To help the struggling economy, last week the Federal Reserve Board lowered the federal fund rate by half a percentage point.
Although analysts don’t agree on how effective the move will be, it could be cause for celebration among students.
The reason: There is a strong correlation between student loan interest rates and the federal fund rate because of how the Department of Education determines the student rate. For example, if the student rate was set today, it would save students thousands of dollars.
On average, undergraduates at the University rack up $14,400 in student loan debt, and graduate students borrow $32,000.
The interest rate on student loans is set annually in June by taking the three-month Department of the Treasury bill rate and adding a small percentage to it. In June, the Treasury-bill rate was 1.76 percent, and the Department of Education added 2.3 percentage points to get the current Direct Loan interest rate of 4.06 percent.
The Treasury-bill rate closely parallels the federal fund rate. So when the federal fund rate is lowered, the Treasury bill rate usually decreases and student loan rates are set lower in June.
Last Monday, the Treasury-bill rate was 1.41 percent and the effective federal fund rate was 1.71 percent. After the federal fund rate was cut half a percentage point Wednesday, the Treasury-bill rate dropped to 1.2 percent.
So if the Department of Education were to set students’ rates today, it would be at 3.5 percent. And with some analysts predicting 3 percent inflation this year, students will be paying a very small real price for taking out loans.
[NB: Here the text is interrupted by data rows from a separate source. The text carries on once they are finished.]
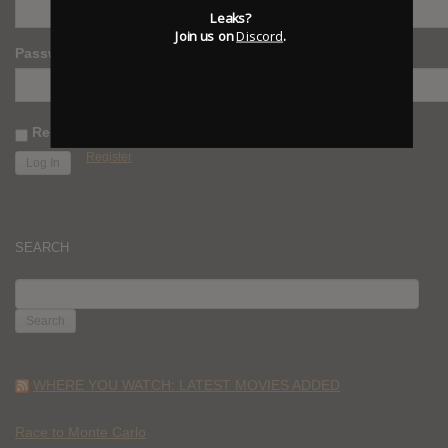
Leaks?
Join us on
Discord
.
Password
Remember Me
Register
SEARCH
SEARCH
FOR:
WHERE YOU WATCH: LATEST MOVIES ADDED
Race to Monte Carlo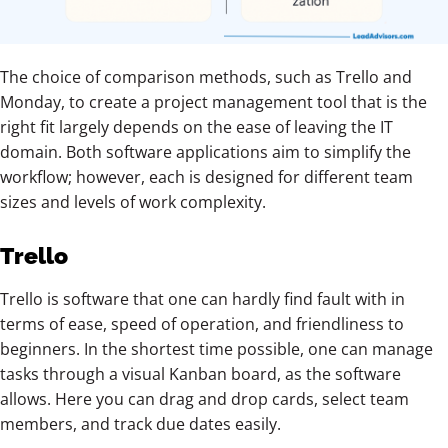
The choice of comparison methods, such as Trello and
Monday, to create a project management tool that is the
right fit largely depends on the ease of leaving the IT
domain. Both software applications aim to simplify the
workflow; however, each is designed for different team
sizes and levels of work complexity.
Trello
Trello is software that one can hardly find fault with in
terms of ease, speed of operation, and friendliness to
beginners. In the shortest time possible, one can manage
tasks through a visual Kanban board, as the software
allows. Here you can drag and drop cards, select team
members, and track due dates easily.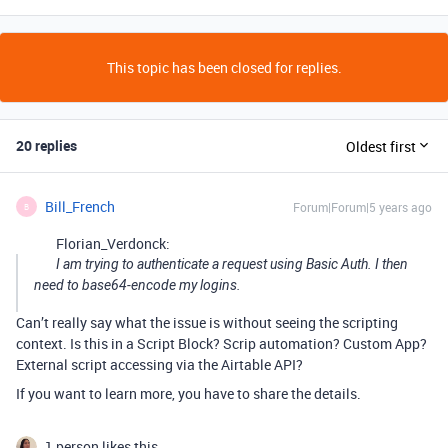
This topic has been closed for replies.
20 replies
Oldest first
Bill_French
Forum|Forum|5 years ago
B
Florian_Verdonck:
I am trying to authenticate a request using Basic Auth. I then
need to base64-encode my logins.
Can’t really say what the issue is without seeing the scripting
context. Is this in a Script Block? Scrip automation? Custom App?
External script accessing via the Airtable API?
If you want to learn more, you have to share the details.
1 person likes this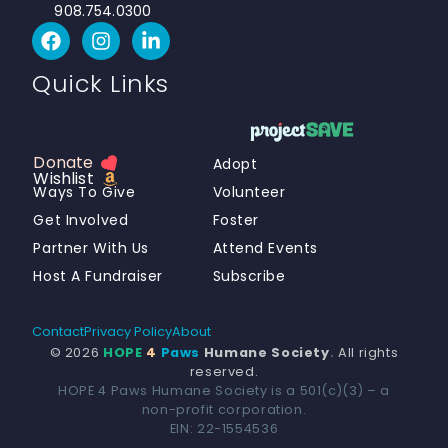
908.754.0300
Quick Links
Donate
Adopt
Wishlist
Ways To Give
Volunteer
Get Involved
Foster
Partner With Us
Attend Events
Host A Fundraiser
Subscribe
Contact
Privacy Policy
About
© 2026
HOPE
4
Paws
Humane Society
.
All rights
reserved.
HOPE 4 Paws Humane Society is a 501(c)(3) – a
non-profit corporation.
Donate
EIN: 22-1554536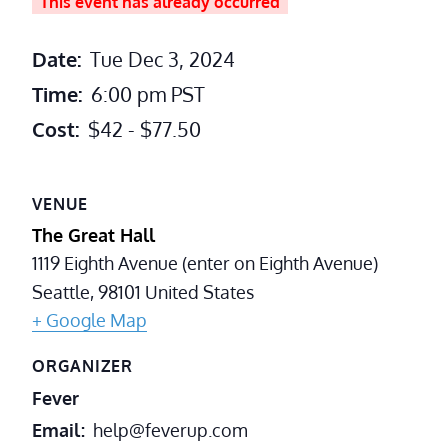
This event has already occurred
Date:
Tue Dec 3, 2024
Time:
6:00 pm
PST
Cost:
$42 - $77.50
VENUE
The Great Hall
1119 Eighth Avenue (enter on Eighth Avenue)
Seattle
,
98101
United States
+ Google Map
ORGANIZER
Fever
Email
help@feverup.com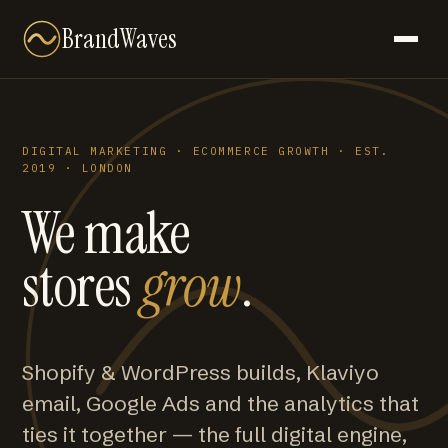
BrandWaves
DIGITAL MARKETING · ECOMMERCE GROWTH · EST.
2019 · LONDON
We make
stores
grow
.
Shopify & WordPress builds, Klaviyo
email, Google Ads and the analytics that
ties it together — the full digital engine,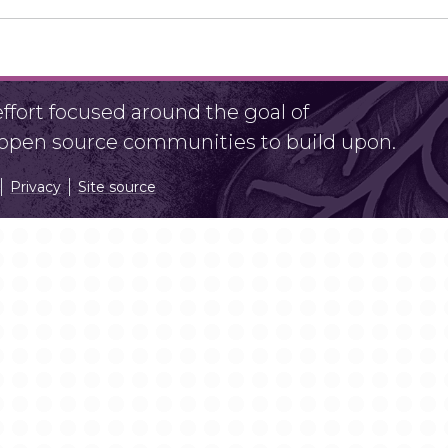
fort focused around the goal of
r open source communities to build upon.
Privacy
Site source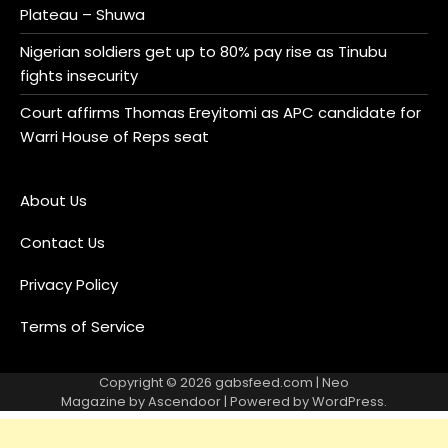
Plateau – Shuwa
Nigerian soldiers get up to 80% pay rise as Tinubu
fights insecurity
Court affirms Thomas Ereyitomi as APC candidate for
Warri House of Reps seat
About Us
Contact Us
Privacy Policy
Terms of Service
Copyright © 2026
gabsfeed.com
| Neo
Magazine by
Ascendoor
| Powered by
WordPress
.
Student loans are already at a low rate. The previous rate, cut in June from 5.99 percent to 4.06 percent, was the largest that associate director of the University’s loan program Jim Kennedy said he’d ever seen.
He said since June there has been an increase in students consolidating their loans.
“I would predict if it goes down even lower, there will be another high-activity period for consolidation,” Kennedy said.
Even if they have different interest rates, students can consolidate most of their student loans, which freezes the rate.
Kennedy recommends students not consolidate their loans until after graduation because they can only consolidate once.
However, the consolidation program might be in jeopardy.
President George W. Bush’s administration tried unsuccessfully to eliminate a fixed-rate consolidation program in an effort to balance the education budget.
Democrats, headed by the late Sen. Paul Wellstone, defeated the bill in the Senate.
But now that Republicans have control of the Senate, some University officials fear Republicans might try again.
“That is a big issue,” Kennedy said.
He said the Republicans would like to eliminate Direct Loans from the University, forcing students to go through banks to get money.